Nicholas Kristof at the New York Times rounds up the exceptional work of Jonathan Haidt and others in his opinion piece, here. In reading it, I was reminded of the complicated reactions I encountered to an opinion piece I authored in the local paper about five years ago.
I wrote the piece, titled “Scouts and the Constitution,” following helping neighbors develop a rousing audio-visual tribute to their son’s achievement of Eagle Scout status in the Boy Scouts of America. His journey was not without complications: the parents had misrepresented through omission certain moral failings of the boy, and the boy had, himself, some misgivings about the requirements that were involved in becoming an Eagle. Yet, they had all persevered through steadfast inertia and asked me to help put together a short video. It was not difficult, though I tried to point out that Steve Miller’s Fly Like an Eagle probably sends the wrong message on closer analysis (more on that in a moment).

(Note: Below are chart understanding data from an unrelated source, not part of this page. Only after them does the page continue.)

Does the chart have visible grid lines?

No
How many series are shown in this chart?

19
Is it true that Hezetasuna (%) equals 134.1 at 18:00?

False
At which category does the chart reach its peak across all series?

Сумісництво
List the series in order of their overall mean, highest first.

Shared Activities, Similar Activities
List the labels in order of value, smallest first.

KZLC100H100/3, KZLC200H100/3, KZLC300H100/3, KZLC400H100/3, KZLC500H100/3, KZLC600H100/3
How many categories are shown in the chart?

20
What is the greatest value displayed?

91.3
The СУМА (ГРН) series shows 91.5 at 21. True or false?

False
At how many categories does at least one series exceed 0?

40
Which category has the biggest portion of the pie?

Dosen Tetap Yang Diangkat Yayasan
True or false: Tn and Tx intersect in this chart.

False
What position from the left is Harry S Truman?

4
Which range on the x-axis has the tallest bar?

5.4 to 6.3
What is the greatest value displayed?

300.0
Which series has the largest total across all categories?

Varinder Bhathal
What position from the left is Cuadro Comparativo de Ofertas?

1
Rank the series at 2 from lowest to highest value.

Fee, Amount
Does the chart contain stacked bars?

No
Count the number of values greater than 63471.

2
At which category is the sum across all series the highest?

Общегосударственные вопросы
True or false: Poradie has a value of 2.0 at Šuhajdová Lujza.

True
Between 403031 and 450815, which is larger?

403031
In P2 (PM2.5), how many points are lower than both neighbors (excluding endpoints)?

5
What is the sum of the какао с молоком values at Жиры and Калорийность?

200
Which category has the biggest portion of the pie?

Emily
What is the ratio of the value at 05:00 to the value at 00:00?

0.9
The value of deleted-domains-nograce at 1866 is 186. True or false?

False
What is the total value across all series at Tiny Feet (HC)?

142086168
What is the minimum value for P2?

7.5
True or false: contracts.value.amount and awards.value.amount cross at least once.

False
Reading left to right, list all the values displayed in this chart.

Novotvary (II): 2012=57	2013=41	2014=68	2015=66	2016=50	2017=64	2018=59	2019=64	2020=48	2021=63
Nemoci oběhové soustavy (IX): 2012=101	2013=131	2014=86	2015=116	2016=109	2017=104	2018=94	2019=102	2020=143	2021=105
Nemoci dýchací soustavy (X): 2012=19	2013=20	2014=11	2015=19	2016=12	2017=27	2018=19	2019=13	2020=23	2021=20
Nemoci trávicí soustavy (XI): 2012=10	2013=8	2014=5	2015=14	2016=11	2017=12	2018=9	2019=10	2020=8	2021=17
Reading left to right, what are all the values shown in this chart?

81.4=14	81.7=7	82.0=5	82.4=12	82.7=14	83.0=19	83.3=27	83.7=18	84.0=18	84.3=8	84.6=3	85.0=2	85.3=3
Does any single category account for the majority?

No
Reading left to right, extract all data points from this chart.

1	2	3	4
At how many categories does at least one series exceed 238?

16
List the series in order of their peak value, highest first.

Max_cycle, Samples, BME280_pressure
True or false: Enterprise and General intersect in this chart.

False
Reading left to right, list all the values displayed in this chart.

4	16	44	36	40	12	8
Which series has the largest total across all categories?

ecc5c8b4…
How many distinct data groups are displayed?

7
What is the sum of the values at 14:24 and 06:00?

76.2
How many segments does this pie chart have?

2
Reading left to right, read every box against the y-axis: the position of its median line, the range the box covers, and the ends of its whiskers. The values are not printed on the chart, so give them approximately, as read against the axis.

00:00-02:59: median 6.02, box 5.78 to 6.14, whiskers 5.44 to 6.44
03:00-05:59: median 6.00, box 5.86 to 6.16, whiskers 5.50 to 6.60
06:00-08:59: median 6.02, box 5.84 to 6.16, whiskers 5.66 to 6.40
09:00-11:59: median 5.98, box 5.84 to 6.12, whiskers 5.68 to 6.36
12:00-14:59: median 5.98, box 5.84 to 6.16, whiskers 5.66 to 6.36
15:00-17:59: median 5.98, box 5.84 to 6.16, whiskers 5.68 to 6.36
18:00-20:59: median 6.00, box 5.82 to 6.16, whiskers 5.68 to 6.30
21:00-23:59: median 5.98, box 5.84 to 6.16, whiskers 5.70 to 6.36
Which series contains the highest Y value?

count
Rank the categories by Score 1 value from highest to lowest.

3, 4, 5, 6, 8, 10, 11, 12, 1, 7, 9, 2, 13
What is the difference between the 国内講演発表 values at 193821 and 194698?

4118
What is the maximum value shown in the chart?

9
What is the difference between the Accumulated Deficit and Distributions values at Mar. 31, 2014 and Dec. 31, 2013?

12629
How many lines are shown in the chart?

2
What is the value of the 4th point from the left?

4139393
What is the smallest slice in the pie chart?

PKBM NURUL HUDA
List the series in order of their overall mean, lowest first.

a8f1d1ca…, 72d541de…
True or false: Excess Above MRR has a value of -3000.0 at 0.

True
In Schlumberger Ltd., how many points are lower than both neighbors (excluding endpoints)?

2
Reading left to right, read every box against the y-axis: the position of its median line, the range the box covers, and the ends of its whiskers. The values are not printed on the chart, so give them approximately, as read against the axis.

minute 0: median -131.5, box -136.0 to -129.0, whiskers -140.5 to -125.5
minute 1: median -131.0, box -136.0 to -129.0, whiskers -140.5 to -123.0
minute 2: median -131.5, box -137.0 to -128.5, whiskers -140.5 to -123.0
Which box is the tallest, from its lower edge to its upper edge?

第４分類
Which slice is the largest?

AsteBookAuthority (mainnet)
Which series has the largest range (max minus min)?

We attended his Eagle event at a local church and I got to witness my video being used as part of the activities. The scout leader spent some time describing the number of local scouts who had moved on to military careers and how scouting prepared them for national service. But then he let slip that it was the conjunction of their religious commitment and scouting that made them especially suited to defend the US Constitution. I felt oddly hollowed out by that comment, though I myself have sworn that oath as part of joining the US Peace Corps several decades ago.
The problem that led to my editorial is that the US Constitution specifically calls out that there shall be no religious test for any elected position in the United States. That seems wildly at odds with an organization that requires its members to swear allegiance to God, though allowing polytheists in while excluding Buddhists. I suggested rather calmly that I thought that Eagle Scouts should lead the charge to make scouting less controversially patriotic and more American.
And the reactions began, in online forums and among my neighbors. To sum up, those who considered the Boy Scouts to be sacrosanct simply considered me to be an ass and a liberal one at that for even bringing up the idea that there was something unpatriotic about the policies of scouting. But, amazingly, I never heard a single complaint that I was factually wrong or misrepresented the Constitution or the policies of the Boy Scouts. In fact, like Jonathan Haidt’s studies, the people were simple offended at the violation of their feelings about the institution of scouting. I, despite having been a Boy Scout for several years, had no such feelings; the institution was subject to scrutiny based on its merits like any other institution. Quoting Kristof, I violated the “loyalty, respect for authority and sanctity” portions of the landscape of their moral feelings. Moreover, Steve Miller’s song about a revolution to feed the poor probably doesn’t work for most of them, either, although the Boy Scouts are otherwise strong in the charitable-giving department: revolutions just don’t respect authority.
My takeaway, like Kristof’s, is that reason is secondary to the ethical calculus that is at play in social and political reasoning. Still, it leaves us with the quandary as to how one’s upbringing determines what valences are attached to the different dimensions of moral reasoning. There is some evidence, for instance, that authoritarian parents instill conservative values to their children, while liberals transmit reason-driven considerations of fairness. Kristoff distances himself from that work through a few rhetorical efforts to soften and diffuse the role of reason in moral decision-making.